§ Written request:
Lay out the lines of every record as a single numbered list, dropping any blank lines.

[start Provided records]

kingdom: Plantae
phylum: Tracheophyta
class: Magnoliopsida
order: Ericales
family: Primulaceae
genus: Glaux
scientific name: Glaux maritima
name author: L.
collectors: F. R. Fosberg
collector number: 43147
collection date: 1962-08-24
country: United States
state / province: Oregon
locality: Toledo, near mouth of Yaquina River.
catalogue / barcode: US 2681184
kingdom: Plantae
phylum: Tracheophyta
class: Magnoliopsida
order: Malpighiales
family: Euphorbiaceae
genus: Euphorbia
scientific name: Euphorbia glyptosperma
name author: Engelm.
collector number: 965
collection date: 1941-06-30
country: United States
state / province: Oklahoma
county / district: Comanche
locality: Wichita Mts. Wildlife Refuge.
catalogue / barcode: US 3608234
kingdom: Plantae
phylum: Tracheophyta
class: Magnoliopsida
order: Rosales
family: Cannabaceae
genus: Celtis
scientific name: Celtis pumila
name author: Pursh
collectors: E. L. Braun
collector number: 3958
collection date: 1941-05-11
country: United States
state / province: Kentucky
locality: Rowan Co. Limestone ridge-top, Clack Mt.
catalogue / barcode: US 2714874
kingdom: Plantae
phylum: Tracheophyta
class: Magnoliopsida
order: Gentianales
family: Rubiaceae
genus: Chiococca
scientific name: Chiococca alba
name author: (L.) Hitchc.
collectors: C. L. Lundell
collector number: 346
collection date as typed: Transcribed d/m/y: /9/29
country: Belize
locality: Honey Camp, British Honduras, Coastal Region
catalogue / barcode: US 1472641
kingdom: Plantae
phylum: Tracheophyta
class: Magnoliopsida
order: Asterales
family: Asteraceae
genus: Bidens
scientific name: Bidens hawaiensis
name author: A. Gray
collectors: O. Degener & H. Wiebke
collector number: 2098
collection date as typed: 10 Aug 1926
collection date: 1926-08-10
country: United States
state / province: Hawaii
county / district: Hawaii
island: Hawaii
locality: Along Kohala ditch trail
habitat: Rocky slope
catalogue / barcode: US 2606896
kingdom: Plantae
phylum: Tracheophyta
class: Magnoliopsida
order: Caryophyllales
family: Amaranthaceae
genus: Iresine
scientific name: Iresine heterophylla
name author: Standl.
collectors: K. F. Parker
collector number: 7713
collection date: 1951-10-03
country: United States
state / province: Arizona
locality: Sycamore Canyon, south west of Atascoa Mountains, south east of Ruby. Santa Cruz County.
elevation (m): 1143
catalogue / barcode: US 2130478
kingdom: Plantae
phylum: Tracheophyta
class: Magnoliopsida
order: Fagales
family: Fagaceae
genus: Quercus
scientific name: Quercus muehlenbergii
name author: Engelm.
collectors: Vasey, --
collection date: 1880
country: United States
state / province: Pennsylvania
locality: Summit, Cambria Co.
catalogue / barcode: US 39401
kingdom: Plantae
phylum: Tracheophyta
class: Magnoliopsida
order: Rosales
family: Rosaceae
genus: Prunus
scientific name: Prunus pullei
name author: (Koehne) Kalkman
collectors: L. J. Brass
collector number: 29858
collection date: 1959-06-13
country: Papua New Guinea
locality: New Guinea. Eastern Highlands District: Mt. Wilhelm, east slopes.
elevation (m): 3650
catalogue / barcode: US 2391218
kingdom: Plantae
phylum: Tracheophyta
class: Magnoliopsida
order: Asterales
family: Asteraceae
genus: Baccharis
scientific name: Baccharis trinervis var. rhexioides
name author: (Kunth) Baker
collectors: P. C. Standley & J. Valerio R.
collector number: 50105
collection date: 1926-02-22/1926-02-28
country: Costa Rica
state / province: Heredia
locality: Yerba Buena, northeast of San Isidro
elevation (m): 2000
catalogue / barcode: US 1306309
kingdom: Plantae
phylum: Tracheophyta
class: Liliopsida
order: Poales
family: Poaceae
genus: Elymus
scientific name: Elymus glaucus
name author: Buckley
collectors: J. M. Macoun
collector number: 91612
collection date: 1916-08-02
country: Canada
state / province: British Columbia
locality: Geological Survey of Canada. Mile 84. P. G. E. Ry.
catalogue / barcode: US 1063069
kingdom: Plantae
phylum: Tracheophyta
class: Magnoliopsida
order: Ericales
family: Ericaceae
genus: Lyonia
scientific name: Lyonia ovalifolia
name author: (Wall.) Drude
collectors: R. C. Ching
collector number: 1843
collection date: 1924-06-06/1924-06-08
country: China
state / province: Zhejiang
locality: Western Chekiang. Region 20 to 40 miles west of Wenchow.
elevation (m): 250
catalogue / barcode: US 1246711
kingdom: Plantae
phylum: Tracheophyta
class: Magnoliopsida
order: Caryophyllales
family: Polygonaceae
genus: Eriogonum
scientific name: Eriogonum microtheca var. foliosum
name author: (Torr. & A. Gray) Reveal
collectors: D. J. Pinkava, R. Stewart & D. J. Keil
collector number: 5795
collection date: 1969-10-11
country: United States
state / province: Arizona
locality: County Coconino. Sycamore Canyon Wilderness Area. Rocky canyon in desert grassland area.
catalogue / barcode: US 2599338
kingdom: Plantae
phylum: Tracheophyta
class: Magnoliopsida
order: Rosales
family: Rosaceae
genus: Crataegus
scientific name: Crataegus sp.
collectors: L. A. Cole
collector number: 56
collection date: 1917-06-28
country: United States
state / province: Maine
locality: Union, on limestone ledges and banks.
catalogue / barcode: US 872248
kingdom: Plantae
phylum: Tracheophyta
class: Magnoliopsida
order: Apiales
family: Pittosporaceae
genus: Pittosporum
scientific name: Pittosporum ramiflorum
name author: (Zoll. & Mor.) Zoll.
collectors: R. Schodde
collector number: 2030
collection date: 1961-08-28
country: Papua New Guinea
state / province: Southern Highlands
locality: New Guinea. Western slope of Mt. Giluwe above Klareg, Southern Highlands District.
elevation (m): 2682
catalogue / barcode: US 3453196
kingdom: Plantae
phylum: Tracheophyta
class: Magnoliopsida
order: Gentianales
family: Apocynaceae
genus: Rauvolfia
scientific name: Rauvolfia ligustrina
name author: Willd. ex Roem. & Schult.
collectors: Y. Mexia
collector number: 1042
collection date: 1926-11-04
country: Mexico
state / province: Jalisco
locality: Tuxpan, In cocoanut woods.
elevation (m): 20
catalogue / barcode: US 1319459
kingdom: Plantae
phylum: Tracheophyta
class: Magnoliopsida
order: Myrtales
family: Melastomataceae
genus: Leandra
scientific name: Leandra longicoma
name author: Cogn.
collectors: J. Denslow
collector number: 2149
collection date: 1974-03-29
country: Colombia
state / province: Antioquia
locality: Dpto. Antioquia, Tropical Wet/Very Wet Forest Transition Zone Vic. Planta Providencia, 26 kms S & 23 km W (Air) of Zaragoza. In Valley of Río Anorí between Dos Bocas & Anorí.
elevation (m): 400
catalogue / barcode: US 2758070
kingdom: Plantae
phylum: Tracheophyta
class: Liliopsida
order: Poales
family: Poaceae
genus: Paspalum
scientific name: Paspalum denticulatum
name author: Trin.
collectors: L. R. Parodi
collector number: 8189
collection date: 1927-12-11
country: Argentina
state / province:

[end Provided records]

§ Exercise solution:
1. kingdom: Plantae
2. phylum: Tracheophyta
3. class: Magnoliopsida
4. order: Ericales
5. family: Primulaceae
6. genus: Glaux
7. scientific name: Glaux maritima
8. name author: L.
9. collectors: F. R. Fosberg
10. collector number: 43147
11. collection date: 1962-08-24
12. country: United States
13. state / province: Oregon
14. locality: Toledo, near mouth of Yaquina River.
15. catalogue / barcode: US 2681184
16. kingdom: Plantae
17. phylum: Tracheophyta
18. class: Magnoliopsida
19. order: Malpighiales
20. family: Euphorbiaceae
21. genus: Euphorbia
22. scientific name: Euphorbia glyptosperma
23. name author: Engelm.
24. collector number: 965
25. collection date: 1941-06-30
26. country: United States
27. state / province: Oklahoma
28. county / district: Comanche
29. locality: Wichita Mts. Wildlife Refuge.
30. catalogue / barcode: US 3608234
31. kingdom: Plantae
32. phylum: Tracheophyta
33. class: Magnoliopsida
34. order: Rosales
35. family: Cannabaceae
36. genus: Celtis
37. scientific name: Celtis pumila
38. name author: Pursh
39. collectors: E. L. Braun
40. collector number: 3958
41. collection date: 1941-05-11
42. country: United States
43. state / province: Kentucky
44. locality: Rowan Co. Limestone ridge-top, Clack Mt.
45. catalogue / barcode: US 2714874
46. kingdom: Plantae
47. phylum: Tracheophyta
48. class: Magnoliopsida
49. order: Gentianales
50. family: Rubiaceae
51. genus: Chiococca
52. scientific name: Chiococca alba
53. name author: (L.) Hitchc.
54. collectors: C. L. Lundell
55. collector number: 346
56. collection date as typed: Transcribed d/m/y: /9/29
57. country: Belize
58. locality: Honey Camp, British Honduras, Coastal Region
59. catalogue / barcode: US 1472641
60. kingdom: Plantae
61. phylum: Tracheophyta
62. class: Magnoliopsida
63. order: Asterales
64. family: Asteraceae
65. genus: Bidens
66. scientific name: Bidens hawaiensis
67. name author: A. Gray
68. collectors: O. Degener & H. Wiebke
69. collector number: 2098
70. collection date as typed: 10 Aug 1926
71. collection date: 1926-08-10
72. country: United States
73. state / province: Hawaii
74. county / district: Hawaii
75. island: Hawaii
76. locality: Along Kohala ditch trail
77. habitat: Rocky slope
78. catalogue / barcode: US 2606896
79. kingdom: Plantae
80. phylum: Tracheophyta
81. class: Magnoliopsida
82. order: Caryophyllales
83. family: Amaranthaceae
84. genus: Iresine
85. scientific name: Iresine heterophylla
86. name author: Standl.
87. collectors: K. F. Parker
88. collector number: 7713
89. collection date: 1951-10-03
90. country: United States
91. state / province: Arizona
92. locality: Sycamore Canyon, south west of Atascoa Mountains, south east of Ruby. Santa Cruz County.
93. elevation (m): 1143
94. catalogue / barcode: US 2130478
95. kingdom: Plantae
96. phylum: Tracheophyta
97. class: Magnoliopsida
98. order: Fagales
99. family: Fagaceae
100. genus: Quercus
101. scientific name: Quercus muehlenbergii
102. name author: Engelm.
103. collectors: Vasey, --
104. collection date: 1880
105. country: United States
106. state / province: Pennsylvania
107. locality: Summit, Cambria Co.
108. catalogue / barcode: US 39401
109. kingdom: Plantae
110. phylum: Tracheophyta
111. class: Magnoliopsida
112. order: Rosales
113. family: Rosaceae
114. genus: Prunus
115. scientific name: Prunus pullei
116. name author: (Koehne) Kalkman
117. collectors: L. J. Brass
118. collector number: 29858
119. collection date: 1959-06-13
120. country: Papua New Guinea
121. locality: New Guinea. Eastern Highlands District: Mt. Wilhelm, east slopes.
122. elevation (m): 3650
123. catalogue / barcode: US 2391218
124. kingdom: Plantae
125. phylum: Tracheophyta
126. class: Magnoliopsida
127. order: Asterales
128. family: Asteraceae
129. genus: Baccharis
130. scientific name: Baccharis trinervis var. rhexioides
131. name author: (Kunth) Baker
132. collectors: P. C. Standley & J. Valerio R.
133. collector number: 50105
134. collection date: 1926-02-22/1926-02-28
135. country: Costa Rica
136. state / province: Heredia
137. locality: Yerba Buena, northeast of San Isidro
138. elevation (m): 2000
139. catalogue / barcode: US 1306309
140. kingdom: Plantae
141. phylum: Tracheophyta
142. class: Liliopsida
143. order: Poales
144. family: Poaceae
145. genus: Elymus
146. scientific name: Elymus glaucus
147. name author: Buckley
148. collectors: J. M. Macoun
149. collector number: 91612
150. collection date: 1916-08-02
151. country: Canada
152. state / province: British Columbia
153. locality: Geological Survey of Canada. Mile 84. P. G. E. Ry.
154. catalogue / barcode: US 1063069
155. kingdom: Plantae
156. phylum: Tracheophyta
157. class: Magnoliopsida
158. order: Ericales
159. family: Ericaceae
160. genus: Lyonia
161. scientific name: Lyonia ovalifolia
162. name author: (Wall.) Drude
163. collectors: R. C. Ching
164. collector number: 1843
165. collection date: 1924-06-06/1924-06-08
166. country: China
167. state / province: Zhejiang
168. locality: Western Chekiang. Region 20 to 40 miles west of Wenchow.
169. elevation (m): 250
170. catalogue / barcode: US 1246711
171. kingdom: Plantae
172. phylum: Tracheophyta
173. class: Magnoliopsida
174. order: Caryophyllales
175. family: Polygonaceae
176. genus: Eriogonum
177. scientific name: Eriogonum microtheca var. foliosum
178. name author: (Torr. & A. Gray) Reveal
179. collectors: D. J. Pinkava, R. Stewart & D. J. Keil
180. collector number: 5795
181. collection date: 1969-10-11
182. country: United States
183. state / province: Arizona
184. locality: County Coconino. Sycamore Canyon Wilderness Area. Rocky canyon in desert grassland area.
185. catalogue / barcode: US 2599338
186. kingdom: Plantae
187. phylum: Tracheophyta
188. class: Magnoliopsida
189. order: Rosales
190. family: Rosaceae
191. genus: Crataegus
192. scientific name: Crataegus sp.
193. collectors: L. A. Cole
194. collector number: 56
195. collection date: 1917-06-28
196. country: United States
197. state / province: Maine
198. locality: Union, on limestone ledges and banks.
199. catalogue / barcode: US 872248
200. kingdom: Plantae
201. phylum: Tracheophyta
202. class: Magnoliopsida
203. order: Apiales
204. family: Pittosporaceae
205. genus: Pittosporum
206. scientific name: Pittosporum ramiflorum
207. name author: (Zoll. & Mor.) Zoll.
208. collectors: R. Schodde
209. collector number: 2030
210. collection date: 1961-08-28
211. country: Papua New Guinea
212. state / province: Southern Highlands
213. locality: New Guinea. Western slope of Mt. Giluwe above Klareg, Southern Highlands District.
214. elevation (m): 2682
215. catalogue / barcode: US 3453196
216. kingdom: Plantae
217. phylum: Tracheophyta
218. class: Magnoliopsida
219. order: Gentianales
220. family: Apocynaceae
221. genus: Rauvolfia
222. scientific name: Rauvolfia ligustrina
223. name author: Willd. ex Roem. & Schult.
224. collectors: Y. Mexia
225. collector number: 1042
226. collection date: 1926-11-04
227. country: Mexico
228. state / province: Jalisco
229. locality: Tuxpan, In cocoanut woods.
230. elevation (m): 20
231. catalogue / barcode: US 1319459
232. kingdom: Plantae
233. phylum: Tracheophyta
234. class: Magnoliopsida
235. order: Myrtales
236. family: Melastomataceae
237. genus: Leandra
238. scientific name: Leandra longicoma
239. name author: Cogn.
240. collectors: J. Denslow
241. collector number: 2149
242. collection date: 1974-03-29
243. country: Colombia
244. state / province: Antioquia
245. locality: Dpto. Antioquia, Tropical Wet/Very Wet Forest Transition Zone Vic. Planta Providencia, 26 kms S & 23 km W (Air) of Zaragoza. In Valley of Río Anorí between Dos Bocas & Anorí.
246. elevation (m): 400
247. catalogue / barcode: US 2758070
248. kingdom: Plantae
249. phylum: Tracheophyta
250. class: Liliopsida
251. order: Poales
252. family: Poaceae
253. genus: Paspalum
254. scientific name: Paspalum denticulatum
255. name author: Trin.
256. collectors: L. R. Parodi
257. collector number: 8189
258. collection date: 1927-12-11
259. country: Argentina
260. state / province:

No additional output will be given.